There was a rather annoying bug discovered at work that we could only trigger in the live environment, but never reproduce it ourselves. The gist of it was that a group was created, but didn’t exist in the cached group tree leading to an uncaught exception when trying to go up the tree from the group.

Since the cache was being properly invalidated on group creation, and given our inability to reproduce the bug, we eventually narrowed it down to a race condition between two of the most annoying parts of a system to debug — the cross-request cache and database transactions.

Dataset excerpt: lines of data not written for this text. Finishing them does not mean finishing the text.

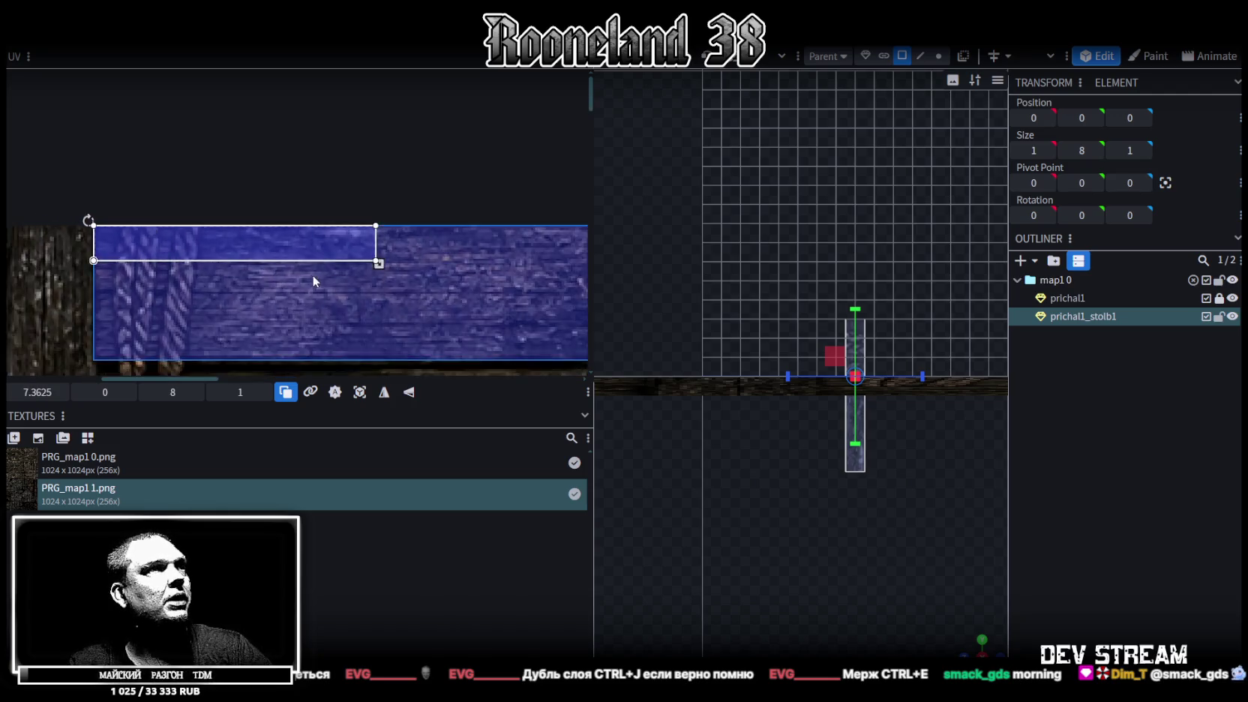
{"action": "scroll", "coordinate": [117, 211], "scroll_direction": "down", "scroll_amount": 1}
{"action": "scroll", "coordinate": [233, 229], "scroll_direction": "down", "scroll_amount": 2}
{"action": "left_click_drag", "start_coordinate": [69, 183], "coordinate": [457, 246]}
{"action": "scroll", "coordinate": [399, 229], "scroll_direction": "up", "scroll_amount": 3}
{"action": "scroll", "coordinate": [358, 238], "scroll_direction": "up", "scroll_amount": 2}
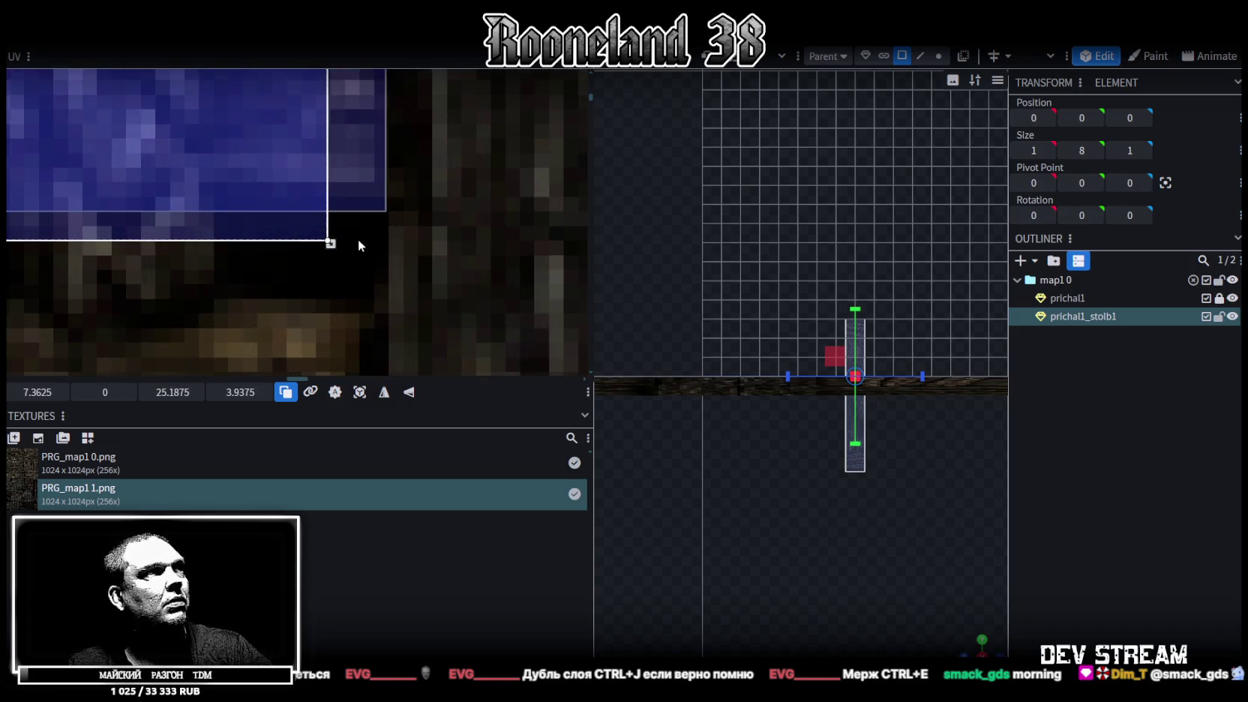
{"action": "left_click_drag", "start_coordinate": [330, 243], "coordinate": [387, 214]}
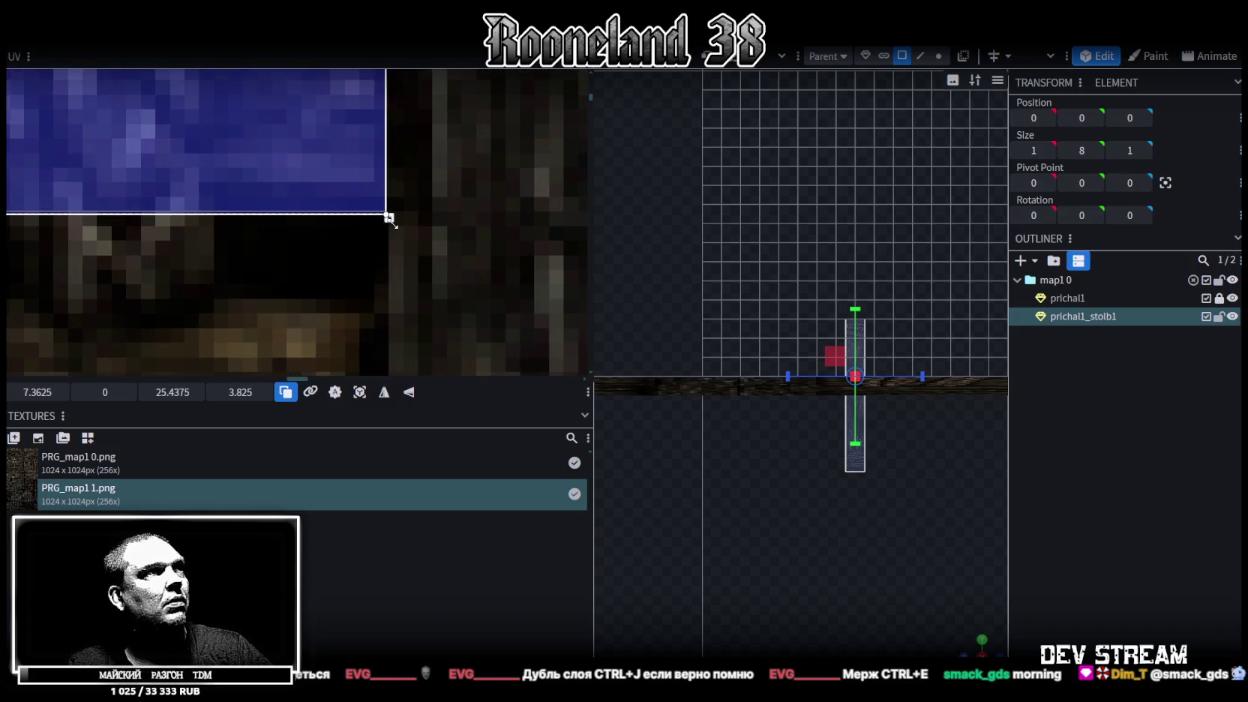
{"action": "scroll", "coordinate": [285, 195], "scroll_direction": "down", "scroll_amount": 2}
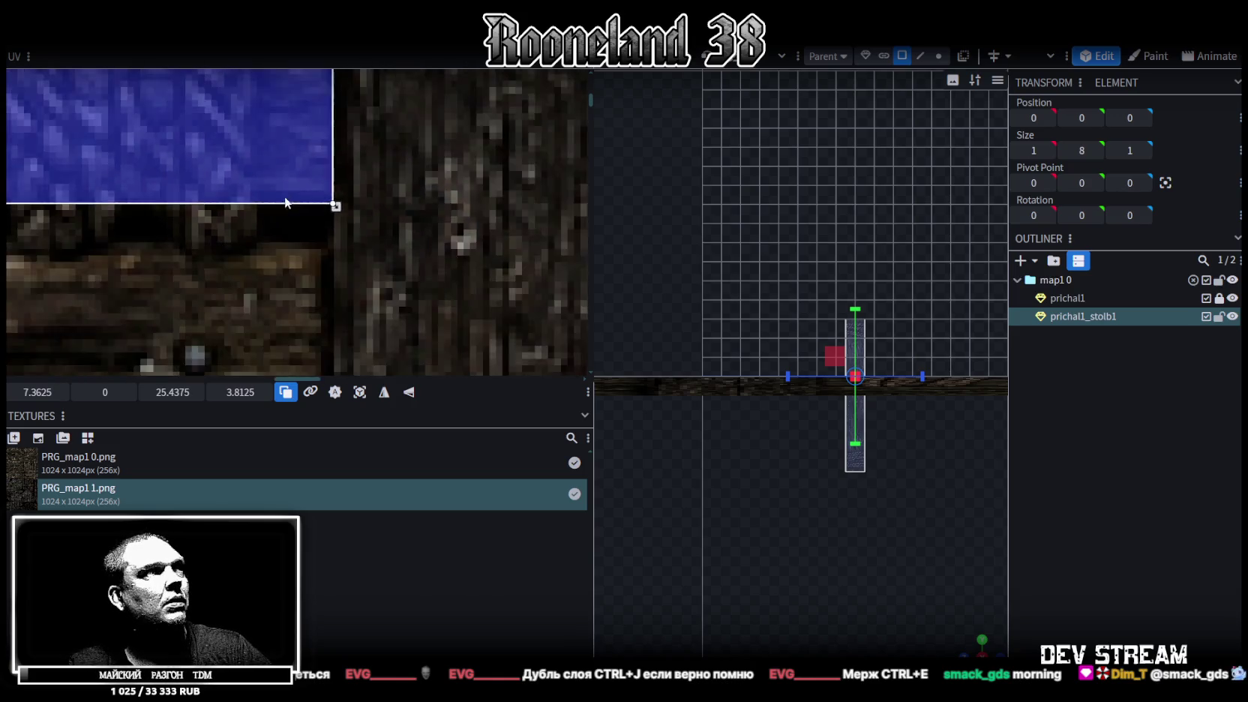
{"action": "scroll", "coordinate": [285, 196], "scroll_direction": "down", "scroll_amount": 2}
{"action": "scroll", "coordinate": [285, 196], "scroll_direction": "down", "scroll_amount": 2}
{"action": "scroll", "coordinate": [935, 604], "scroll_direction": "up", "scroll_amount": 1}
{"action": "scroll", "coordinate": [945, 611], "scroll_direction": "up", "scroll_amount": 1}
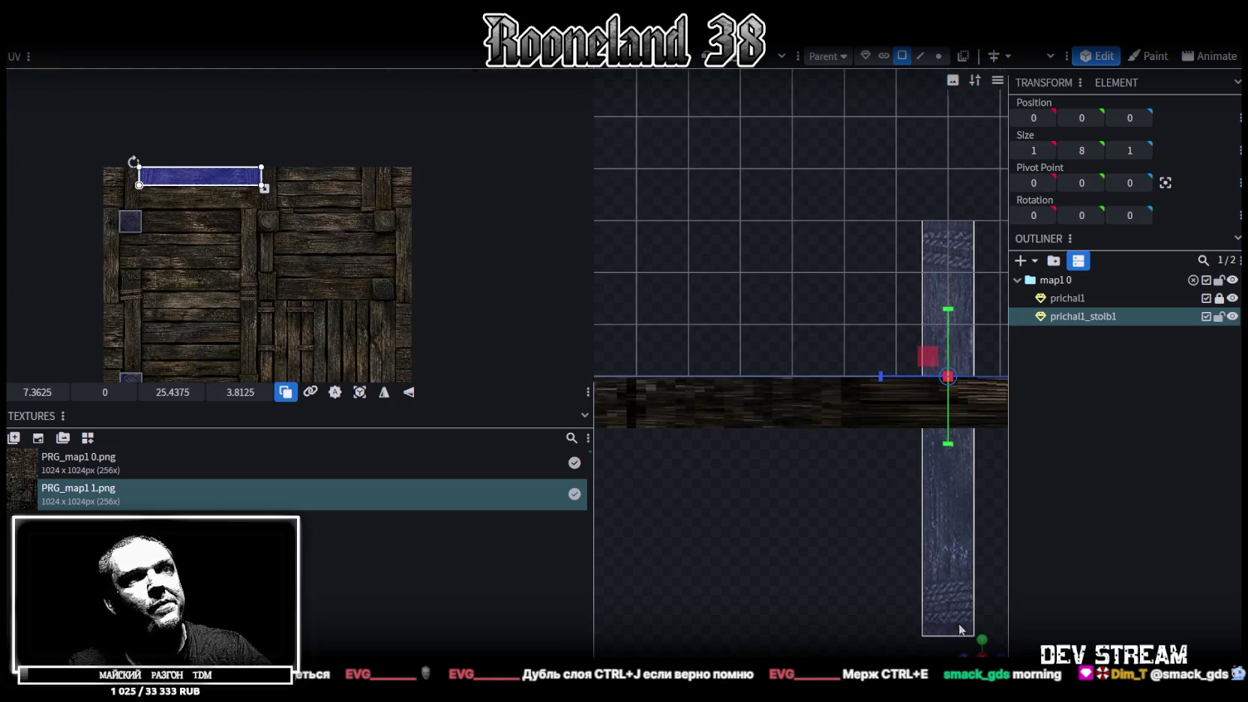
Step: Mirror the plank texture horizontally on another face of the pillar
{"action": "scroll", "coordinate": [812, 509], "scroll_direction": "up", "scroll_amount": 2}
{"action": "left_click_drag", "start_coordinate": [811, 509], "coordinate": [869, 584]}
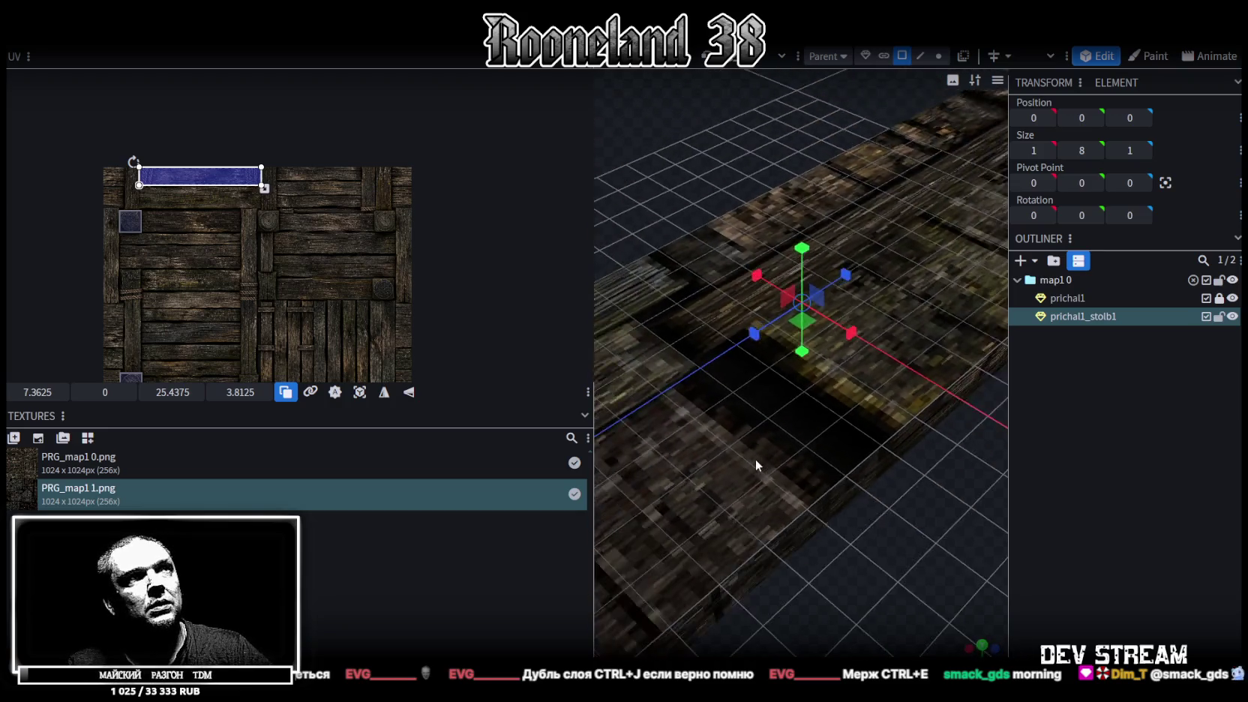
{"action": "scroll", "coordinate": [755, 459], "scroll_direction": "down", "scroll_amount": 5}
{"action": "scroll", "coordinate": [842, 472], "scroll_direction": "up", "scroll_amount": 1}
{"action": "mouse_move", "coordinate": [843, 469]}
{"action": "left_mouse_down"}
{"action": "mouse_move", "coordinate": [808, 504]}
{"action": "mouse_move", "coordinate": [852, 478]}
{"action": "left_mouse_up"}
{"action": "left_click", "coordinate": [814, 307]}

What happens when creating a group is that a transaction is started and the group is entered into the database. This clears the group tree cache. Then, the group is moved so that it’s at the bottom of the ordering. Finally, the transaction is committed.

What was happening to cause the bug was the group tree was being recreated between the cache being cleaned and the new group being written to the database. That was not fun to track down.

The solution we went with was to invalidate the group tree cache after committing the transaction. This is a fairly naive solution, but is the best for us without having to put in a large amount of work to have something nicer.

Some things I’d like to try to build, and may go over in later posts, to provide a more robust solution to this are:

  • If in a database transaction, maintain a list of all the cache removals, and re-run them automatically when committing a transaction.
  • Include transactional support in the caching layer. We’re using Redis and the closest it has is pipelining, so will need a custom middle layer to be able to do this.

What about you? What would you suggest as a possible solution to this? Have you had experience with this sort of problem before? Let me know!